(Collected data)
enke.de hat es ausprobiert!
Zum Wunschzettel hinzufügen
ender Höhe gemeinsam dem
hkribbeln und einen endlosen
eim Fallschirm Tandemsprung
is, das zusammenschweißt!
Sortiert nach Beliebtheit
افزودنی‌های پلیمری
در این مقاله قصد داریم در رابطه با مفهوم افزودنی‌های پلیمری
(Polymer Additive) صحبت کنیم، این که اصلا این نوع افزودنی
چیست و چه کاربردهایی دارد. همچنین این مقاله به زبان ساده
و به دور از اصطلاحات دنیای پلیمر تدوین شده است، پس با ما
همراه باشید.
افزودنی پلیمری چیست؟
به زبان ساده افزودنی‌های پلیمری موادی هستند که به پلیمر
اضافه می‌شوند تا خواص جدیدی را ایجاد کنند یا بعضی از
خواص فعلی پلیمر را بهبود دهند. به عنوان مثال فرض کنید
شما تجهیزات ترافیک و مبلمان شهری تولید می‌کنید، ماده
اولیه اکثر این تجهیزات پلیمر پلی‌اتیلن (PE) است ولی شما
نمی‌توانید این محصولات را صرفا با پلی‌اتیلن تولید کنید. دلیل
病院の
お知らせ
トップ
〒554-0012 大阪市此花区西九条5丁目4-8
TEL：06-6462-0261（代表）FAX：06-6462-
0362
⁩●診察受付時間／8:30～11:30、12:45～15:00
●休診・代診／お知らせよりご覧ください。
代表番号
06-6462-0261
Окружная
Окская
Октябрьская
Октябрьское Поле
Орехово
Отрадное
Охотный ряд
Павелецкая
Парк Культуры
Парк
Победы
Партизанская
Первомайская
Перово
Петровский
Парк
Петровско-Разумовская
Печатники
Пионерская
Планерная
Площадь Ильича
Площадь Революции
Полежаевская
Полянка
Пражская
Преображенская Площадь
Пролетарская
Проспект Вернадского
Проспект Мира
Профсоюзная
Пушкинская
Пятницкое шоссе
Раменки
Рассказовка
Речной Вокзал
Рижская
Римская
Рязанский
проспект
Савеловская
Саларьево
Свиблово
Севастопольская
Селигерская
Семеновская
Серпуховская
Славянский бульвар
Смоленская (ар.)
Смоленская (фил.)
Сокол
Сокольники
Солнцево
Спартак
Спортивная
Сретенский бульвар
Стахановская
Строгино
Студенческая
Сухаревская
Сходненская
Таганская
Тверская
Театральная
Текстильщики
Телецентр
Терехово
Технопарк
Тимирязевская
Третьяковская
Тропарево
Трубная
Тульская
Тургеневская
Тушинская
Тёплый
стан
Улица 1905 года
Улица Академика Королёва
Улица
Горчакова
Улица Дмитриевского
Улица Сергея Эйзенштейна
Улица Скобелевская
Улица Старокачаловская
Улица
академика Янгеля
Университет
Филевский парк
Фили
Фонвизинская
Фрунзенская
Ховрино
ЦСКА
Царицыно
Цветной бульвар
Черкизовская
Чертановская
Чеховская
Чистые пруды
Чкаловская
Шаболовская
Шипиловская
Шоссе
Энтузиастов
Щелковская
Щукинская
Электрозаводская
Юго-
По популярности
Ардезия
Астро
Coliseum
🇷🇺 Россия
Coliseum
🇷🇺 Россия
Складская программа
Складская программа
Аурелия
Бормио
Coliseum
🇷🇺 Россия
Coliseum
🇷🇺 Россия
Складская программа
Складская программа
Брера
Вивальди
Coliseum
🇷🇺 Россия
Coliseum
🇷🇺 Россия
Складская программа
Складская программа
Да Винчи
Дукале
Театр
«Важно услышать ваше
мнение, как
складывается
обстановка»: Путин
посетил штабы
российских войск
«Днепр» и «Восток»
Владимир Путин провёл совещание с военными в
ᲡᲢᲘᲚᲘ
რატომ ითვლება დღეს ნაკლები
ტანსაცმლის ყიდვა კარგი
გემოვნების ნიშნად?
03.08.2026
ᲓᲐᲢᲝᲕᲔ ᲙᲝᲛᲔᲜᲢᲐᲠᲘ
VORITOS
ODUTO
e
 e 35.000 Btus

**TASK DETAILS**
Reproduce exactly the entries above, limited to the lines from the one with "eim Fallschirm Tandemsprung" through the one with "(Polymer Additive) صحبت", both included.

**TASK RESULT**
eim Fallschirm Tandemsprung
is, das zusammenschweißt!
Sortiert nach Beliebtheit
افزودنی‌های پلیمری
در این مقاله قصد داریم در رابطه با مفهوم افزودنی‌های پلیمری
(Polymer Additive) صحبت کنیم، این که اصلا این نوع افزودنی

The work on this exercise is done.